Monopar Therapeutics (MNPR) announced its upcoming inclusion in the Russell 3000® Index and Russell 2000® Index, effective after market close on June 27, 2025. This inclusion follows announcements made on May 23 and May 30, 2025, as part of the annual Russell U.S. Indexes reconstitution. The Russell 2000® Index, a subset of the Russell 3000®, tracks small-cap U.S. equity performance. The inclusion automatically places MNPR in relevant growth and value style indexes for one year. The Russell U.S. Indexes serve as benchmarks for approximately $10.6 trillion in assets as of May 2025. CFO Quan Vu attributed this milestone to the company's transformation and growing recognition of their late-stage ALXN1840 drug candidate for Wilson disease.

Monopar Therapeutics (MNPR) reported Q1 2025 financial results and recent developments. The company presented promising long-term data for ALXN1840, a potential treatment for Wilson disease, showing sustained clinical benefits across 255 patients over 2.63 years with a favorable safety profile. The company plans to submit an NDA to FDA in early 2026. MNPR currently has two active Phase 1 trials for MNPR-101 radiopharmaceuticals in Australia. Financially, MNPR reported $54.6 million in cash and investments as of March 31, 2025, expected to fund operations through December 2026. Q1 2025 net loss was $2.6 million ($0.38/share) compared to $1.6 million ($0.51/share) in Q1 2024. R&D expenses increased to $1.64M from $966K, while G&A expenses rose to $1.58M from $757K year-over-year.

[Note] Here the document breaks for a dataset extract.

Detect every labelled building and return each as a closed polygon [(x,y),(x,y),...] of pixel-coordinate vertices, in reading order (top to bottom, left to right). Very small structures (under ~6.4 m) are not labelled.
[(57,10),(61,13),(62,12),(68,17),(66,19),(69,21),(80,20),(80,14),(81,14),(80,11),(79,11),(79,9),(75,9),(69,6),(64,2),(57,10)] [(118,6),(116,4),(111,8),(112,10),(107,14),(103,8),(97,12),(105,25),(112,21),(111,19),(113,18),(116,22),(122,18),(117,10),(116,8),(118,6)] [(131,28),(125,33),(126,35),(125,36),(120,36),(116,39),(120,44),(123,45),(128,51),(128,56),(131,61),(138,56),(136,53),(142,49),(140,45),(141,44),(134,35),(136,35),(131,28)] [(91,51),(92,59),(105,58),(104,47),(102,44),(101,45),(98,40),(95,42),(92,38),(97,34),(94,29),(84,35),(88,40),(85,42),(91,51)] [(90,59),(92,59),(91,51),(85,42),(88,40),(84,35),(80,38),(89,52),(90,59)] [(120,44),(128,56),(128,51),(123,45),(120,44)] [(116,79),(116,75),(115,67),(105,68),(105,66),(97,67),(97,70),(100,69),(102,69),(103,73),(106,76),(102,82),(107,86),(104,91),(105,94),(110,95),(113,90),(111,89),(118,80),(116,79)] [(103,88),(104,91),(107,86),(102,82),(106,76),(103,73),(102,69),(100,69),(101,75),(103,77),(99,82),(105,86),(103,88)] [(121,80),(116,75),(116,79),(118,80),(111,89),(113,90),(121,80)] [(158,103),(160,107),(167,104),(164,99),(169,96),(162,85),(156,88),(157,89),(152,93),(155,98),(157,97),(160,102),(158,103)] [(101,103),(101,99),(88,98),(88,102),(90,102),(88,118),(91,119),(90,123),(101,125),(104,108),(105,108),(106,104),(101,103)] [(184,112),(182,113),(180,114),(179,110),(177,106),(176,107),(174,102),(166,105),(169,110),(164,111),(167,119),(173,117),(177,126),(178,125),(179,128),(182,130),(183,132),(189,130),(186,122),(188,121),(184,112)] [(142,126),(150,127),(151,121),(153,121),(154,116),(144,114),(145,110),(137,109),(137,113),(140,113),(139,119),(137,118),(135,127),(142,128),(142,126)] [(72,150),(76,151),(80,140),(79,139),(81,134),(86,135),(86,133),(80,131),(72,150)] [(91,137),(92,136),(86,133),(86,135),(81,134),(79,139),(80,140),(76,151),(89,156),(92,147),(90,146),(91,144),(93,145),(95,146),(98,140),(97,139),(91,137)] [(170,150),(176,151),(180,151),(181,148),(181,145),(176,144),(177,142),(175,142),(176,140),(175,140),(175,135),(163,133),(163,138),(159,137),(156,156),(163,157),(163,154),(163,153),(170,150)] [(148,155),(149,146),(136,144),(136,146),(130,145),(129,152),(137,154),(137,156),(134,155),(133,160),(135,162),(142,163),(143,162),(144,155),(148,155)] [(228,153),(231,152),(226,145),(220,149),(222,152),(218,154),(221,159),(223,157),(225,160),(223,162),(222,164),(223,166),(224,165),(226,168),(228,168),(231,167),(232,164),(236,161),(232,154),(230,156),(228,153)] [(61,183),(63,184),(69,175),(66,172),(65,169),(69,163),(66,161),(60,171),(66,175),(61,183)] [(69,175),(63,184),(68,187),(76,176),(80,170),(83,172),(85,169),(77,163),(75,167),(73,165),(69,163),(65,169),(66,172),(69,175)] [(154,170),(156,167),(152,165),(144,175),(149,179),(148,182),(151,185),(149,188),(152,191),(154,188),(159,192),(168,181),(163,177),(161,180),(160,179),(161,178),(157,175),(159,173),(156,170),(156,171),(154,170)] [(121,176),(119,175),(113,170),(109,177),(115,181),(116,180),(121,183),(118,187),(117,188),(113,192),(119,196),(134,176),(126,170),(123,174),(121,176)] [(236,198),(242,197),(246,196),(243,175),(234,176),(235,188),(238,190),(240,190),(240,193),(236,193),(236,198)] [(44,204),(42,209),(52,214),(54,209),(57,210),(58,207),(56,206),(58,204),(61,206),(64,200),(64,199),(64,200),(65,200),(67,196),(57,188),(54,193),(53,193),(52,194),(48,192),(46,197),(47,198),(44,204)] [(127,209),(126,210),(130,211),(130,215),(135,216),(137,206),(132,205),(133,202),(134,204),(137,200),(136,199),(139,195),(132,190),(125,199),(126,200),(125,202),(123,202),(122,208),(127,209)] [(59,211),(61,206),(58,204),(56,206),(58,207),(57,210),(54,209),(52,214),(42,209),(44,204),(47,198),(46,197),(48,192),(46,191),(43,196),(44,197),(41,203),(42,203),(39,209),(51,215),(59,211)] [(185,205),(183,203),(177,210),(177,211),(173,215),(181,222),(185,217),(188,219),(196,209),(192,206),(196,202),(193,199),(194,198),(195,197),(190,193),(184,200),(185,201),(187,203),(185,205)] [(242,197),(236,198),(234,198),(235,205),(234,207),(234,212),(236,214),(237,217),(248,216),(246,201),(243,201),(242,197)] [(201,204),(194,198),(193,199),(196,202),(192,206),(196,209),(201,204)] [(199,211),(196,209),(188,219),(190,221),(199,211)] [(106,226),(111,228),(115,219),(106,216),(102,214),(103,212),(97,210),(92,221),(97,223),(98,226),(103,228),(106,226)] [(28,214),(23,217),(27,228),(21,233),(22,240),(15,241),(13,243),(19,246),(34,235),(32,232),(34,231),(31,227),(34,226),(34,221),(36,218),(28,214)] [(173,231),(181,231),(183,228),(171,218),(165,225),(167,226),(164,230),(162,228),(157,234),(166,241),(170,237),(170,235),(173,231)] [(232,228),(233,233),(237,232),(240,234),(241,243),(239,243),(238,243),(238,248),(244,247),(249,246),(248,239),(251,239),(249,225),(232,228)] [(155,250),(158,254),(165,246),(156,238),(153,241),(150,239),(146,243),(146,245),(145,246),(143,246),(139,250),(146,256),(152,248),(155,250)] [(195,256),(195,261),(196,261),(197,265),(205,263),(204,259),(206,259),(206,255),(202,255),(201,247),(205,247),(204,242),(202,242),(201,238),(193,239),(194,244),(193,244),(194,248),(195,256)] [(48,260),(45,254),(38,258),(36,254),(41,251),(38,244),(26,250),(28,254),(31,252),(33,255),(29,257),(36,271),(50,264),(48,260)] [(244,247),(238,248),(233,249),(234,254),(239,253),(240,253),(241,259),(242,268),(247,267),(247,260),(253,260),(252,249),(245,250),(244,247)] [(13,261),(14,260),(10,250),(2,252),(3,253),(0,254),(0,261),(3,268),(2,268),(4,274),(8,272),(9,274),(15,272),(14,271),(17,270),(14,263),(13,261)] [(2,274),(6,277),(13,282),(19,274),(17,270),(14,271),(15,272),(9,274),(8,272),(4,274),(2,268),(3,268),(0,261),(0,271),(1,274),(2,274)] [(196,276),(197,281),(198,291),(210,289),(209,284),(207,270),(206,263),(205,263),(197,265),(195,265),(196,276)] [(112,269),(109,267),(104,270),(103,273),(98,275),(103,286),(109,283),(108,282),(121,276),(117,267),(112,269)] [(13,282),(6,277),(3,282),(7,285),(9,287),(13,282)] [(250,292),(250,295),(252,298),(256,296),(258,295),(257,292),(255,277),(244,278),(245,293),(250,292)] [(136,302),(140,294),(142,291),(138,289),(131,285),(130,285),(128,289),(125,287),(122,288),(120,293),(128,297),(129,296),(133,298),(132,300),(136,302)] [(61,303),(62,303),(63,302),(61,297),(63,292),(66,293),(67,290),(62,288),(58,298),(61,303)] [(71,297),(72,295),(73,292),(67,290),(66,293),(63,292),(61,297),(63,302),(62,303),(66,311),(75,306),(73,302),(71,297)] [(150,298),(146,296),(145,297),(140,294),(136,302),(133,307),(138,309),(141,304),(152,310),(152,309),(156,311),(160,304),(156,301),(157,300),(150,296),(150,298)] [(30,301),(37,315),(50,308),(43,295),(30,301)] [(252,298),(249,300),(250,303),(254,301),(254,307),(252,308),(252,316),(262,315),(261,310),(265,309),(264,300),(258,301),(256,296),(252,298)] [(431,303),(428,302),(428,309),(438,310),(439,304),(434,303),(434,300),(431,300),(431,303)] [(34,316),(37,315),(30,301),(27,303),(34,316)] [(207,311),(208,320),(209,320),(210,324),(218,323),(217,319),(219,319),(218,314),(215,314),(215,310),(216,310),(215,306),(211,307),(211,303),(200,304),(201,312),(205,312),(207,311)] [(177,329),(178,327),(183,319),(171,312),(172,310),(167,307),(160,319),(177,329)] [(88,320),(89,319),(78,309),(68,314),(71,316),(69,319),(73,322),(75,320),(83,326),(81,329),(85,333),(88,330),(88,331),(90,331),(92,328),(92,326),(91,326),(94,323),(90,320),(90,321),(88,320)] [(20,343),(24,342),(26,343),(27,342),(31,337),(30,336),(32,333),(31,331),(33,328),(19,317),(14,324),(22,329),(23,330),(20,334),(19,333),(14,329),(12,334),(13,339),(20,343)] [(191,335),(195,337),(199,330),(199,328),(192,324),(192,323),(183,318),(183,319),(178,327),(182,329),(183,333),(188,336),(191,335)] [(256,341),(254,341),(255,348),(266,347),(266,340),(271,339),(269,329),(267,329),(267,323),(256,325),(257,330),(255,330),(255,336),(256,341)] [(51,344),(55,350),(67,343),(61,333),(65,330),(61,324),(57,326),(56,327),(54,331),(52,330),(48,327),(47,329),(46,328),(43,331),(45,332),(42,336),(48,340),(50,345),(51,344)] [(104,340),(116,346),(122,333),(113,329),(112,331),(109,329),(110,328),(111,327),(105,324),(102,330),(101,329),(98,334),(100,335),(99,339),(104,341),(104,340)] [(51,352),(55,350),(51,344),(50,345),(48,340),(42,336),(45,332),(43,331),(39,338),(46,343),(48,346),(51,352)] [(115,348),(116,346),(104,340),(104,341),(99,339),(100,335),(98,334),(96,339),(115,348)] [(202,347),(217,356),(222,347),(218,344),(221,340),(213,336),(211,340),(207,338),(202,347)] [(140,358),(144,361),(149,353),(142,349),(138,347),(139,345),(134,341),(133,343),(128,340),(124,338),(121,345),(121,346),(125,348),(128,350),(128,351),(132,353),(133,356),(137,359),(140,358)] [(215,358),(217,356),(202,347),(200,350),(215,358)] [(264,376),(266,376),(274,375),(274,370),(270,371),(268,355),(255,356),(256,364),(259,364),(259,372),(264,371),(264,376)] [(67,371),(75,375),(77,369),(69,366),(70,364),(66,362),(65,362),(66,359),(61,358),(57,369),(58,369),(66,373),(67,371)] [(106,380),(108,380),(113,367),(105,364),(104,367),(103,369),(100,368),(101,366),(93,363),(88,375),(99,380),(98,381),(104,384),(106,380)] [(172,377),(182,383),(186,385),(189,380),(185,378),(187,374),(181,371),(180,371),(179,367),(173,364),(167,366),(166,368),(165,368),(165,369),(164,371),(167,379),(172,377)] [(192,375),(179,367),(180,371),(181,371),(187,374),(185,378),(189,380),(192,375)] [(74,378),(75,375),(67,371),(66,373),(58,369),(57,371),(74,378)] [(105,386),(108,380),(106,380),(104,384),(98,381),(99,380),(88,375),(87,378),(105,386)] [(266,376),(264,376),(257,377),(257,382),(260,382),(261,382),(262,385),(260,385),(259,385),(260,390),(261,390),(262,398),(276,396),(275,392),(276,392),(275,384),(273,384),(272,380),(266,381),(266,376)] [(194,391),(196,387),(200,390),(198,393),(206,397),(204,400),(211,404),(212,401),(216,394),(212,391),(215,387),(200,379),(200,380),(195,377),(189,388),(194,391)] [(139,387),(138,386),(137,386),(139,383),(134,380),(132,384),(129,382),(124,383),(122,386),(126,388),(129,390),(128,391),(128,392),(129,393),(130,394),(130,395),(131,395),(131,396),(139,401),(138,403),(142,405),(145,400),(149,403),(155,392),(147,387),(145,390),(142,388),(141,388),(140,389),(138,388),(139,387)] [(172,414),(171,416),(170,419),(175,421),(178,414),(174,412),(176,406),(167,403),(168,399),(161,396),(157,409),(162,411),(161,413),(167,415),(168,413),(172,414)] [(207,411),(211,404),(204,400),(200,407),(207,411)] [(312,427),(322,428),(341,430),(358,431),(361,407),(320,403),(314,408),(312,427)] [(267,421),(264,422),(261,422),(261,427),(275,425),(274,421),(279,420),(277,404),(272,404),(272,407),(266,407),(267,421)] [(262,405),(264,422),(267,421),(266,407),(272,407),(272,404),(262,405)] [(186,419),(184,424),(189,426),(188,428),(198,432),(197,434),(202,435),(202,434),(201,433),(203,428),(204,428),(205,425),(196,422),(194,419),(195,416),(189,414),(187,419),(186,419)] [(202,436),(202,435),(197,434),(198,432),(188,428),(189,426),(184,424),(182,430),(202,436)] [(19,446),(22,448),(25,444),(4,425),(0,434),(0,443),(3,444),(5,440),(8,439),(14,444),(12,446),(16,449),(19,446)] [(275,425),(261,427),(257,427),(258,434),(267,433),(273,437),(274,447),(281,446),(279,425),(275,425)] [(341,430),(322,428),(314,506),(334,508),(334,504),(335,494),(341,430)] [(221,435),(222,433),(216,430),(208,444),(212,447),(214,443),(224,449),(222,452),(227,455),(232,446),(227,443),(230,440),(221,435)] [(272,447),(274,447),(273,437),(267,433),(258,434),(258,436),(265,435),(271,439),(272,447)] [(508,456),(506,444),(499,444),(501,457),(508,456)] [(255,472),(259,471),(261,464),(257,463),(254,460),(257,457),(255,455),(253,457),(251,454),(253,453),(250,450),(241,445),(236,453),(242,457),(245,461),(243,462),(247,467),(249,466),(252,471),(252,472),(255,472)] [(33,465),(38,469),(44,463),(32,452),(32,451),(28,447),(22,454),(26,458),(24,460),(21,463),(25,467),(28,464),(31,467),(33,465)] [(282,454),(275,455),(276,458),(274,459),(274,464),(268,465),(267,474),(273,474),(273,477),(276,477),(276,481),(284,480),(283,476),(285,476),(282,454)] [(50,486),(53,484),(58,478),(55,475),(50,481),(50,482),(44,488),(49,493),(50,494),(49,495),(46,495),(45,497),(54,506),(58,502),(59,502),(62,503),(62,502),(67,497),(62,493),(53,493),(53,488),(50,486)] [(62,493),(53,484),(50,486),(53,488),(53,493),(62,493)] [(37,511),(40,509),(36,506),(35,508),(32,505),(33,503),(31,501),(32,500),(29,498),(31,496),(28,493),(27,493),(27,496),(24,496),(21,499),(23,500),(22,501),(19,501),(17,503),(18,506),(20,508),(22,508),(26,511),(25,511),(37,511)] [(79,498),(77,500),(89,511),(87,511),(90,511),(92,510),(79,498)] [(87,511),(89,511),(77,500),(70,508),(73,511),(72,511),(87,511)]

Monopar Therapeutics (Nasdaq: MNPR) presented late-breaker data at EASL 2025 on ALXN1840, their drug candidate for Wilson disease. The analysis pooled data from three clinical trials (n=255) for efficacy and included a fourth trial for safety analysis (n=266), with median treatment durations of 2.63 and 2.58 years respectively.

Key findings showed sustained improvements in patient-reported and clinician-assessed symptoms (UWDRS), increased copper mobilization, better CGI-I scale results compared to standard care, and improvement in the New Wilson Index. The drug demonstrated strong safety with less than 5% of patients experiencing drug-related serious adverse events and no renal/urinary system SAEs. Patients reported higher convenience and effectiveness compared to standard treatment.

Monopar Therapeutics announced that their ALXN1840 drug candidate for Wilson disease has been selected for a prestigious late-breaker presentation at the EASL International Liver Congress 2025 in Amsterdam.

The presentation will focus on long-term efficacy and safety data of tiomolybdate choline (ALXN1840). The selection as a late-breaker abstract is significant, as these slots are reserved for the most recent and impactful research findings that could substantially influence the field.

The presentation titled "Sustained long-term clinical improvement in Wilson disease patients on tiomolybdate choline" will be delivered by Dr. Karl Heinz Weiss on May 7, 2025. The poster will be made available on Monopar's website the same day.

This selection underscores the potential importance of the research, as late-breaker abstracts must meet strict criteria including presenting latest findings, demonstrating significant potential impact, and featuring prospective clinical studies.